I have completed reading the first chapter of Thomas Oden's "Classical Pastoral Care, v. 3: "Pastoral Counsel." Thomas Oden's three volume systematic theology is the primary text for the two semester Systematic Theology class at Wesley Biblical Seminary. Oden was the professor of some of the WBS faculty.

The introduction makes the point that from the very beginnings of the Church, pastors have required wisdom to struggle for the health and life of the souls entrusted to their care. The methods employed in soul care throughout the centuries anticipated many of elements of contemporary psychotherapy. Oden quotes from Church leaders from the ancient Church to the Reformation to answer these nine questions:

1. How do sources of the classical pastoral tradition describe the necessary and sufficient conditions of the helping relationship, the essential elements of the therapeutic relationship and how do these descriptions correspond with recent accounts?
2. What constitutes counsel, what should one expect from it, and how is an apt counselor found?
3. How does God's own emphatic caring and providential guidance shape the process of human care-giving?
4. Why is the timing of seasonable wisdom such a crucial prudential element of pastoral counsel?
5. How did the classic Christian psychologists understand the language of the body, and its relation to the struggle for language in self-disclosure, as well as the significance of silence?
6. Why are admonition and discipline such distinctive features of constructive behavioral change?
7. Can responsible freedom be rightly nurtured without moral guidance?
8. How do classic therapeutic understandings and procedures anticipate contemporary psycotheraputic assumptions and procedures?
9. Finally, what patterns recur in classic analyses of the psychological dynamics of the will that have been rediscovered by modern behavioral science? (Oden, p. 5)

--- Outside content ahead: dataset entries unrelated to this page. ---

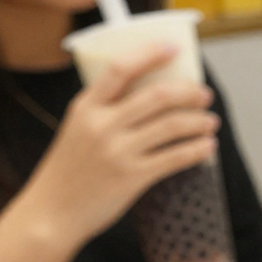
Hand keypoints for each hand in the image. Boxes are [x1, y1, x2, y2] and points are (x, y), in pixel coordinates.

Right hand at [19, 42, 219, 248]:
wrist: (51, 213)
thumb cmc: (68, 171)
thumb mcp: (77, 130)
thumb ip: (105, 111)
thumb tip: (152, 97)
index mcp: (86, 107)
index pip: (121, 69)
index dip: (151, 54)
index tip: (174, 48)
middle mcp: (102, 125)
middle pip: (157, 96)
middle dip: (189, 92)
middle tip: (204, 94)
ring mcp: (118, 151)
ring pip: (172, 125)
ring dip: (198, 121)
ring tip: (210, 122)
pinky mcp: (132, 177)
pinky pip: (175, 157)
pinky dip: (197, 149)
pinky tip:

The title of chapter one is called "Necessary and Sufficient Conditions of a Helping Relationship." Oden lists five conditions and quotes from historical Church figures in expounding upon them. These five conditions are:
1. Accurate emphatic listening.
2. Congruent, open awareness of one's own experiencing process, trusting one's own soul, one's most inward experiencing, enabling full disclosure.
3. Unconditional accepting love.
4. Rigorous self-examination.
5. Narrative comic insight.

Oden explains that the Greek word for a helping, healing relationship is theripea. The Greek noun therapon describes one who helps, serves and heals others. The Latin word for therapon is ministerium, where we derive our English word minister. The pastoral office, Oden states, as been historically seen as a therapeutic one.

A sample of quotations from the book are included in the audio portion of this post above to give you a flavor of the wisdom available to the contemporary Church from the wisdom of Classical Pastoral Tradition.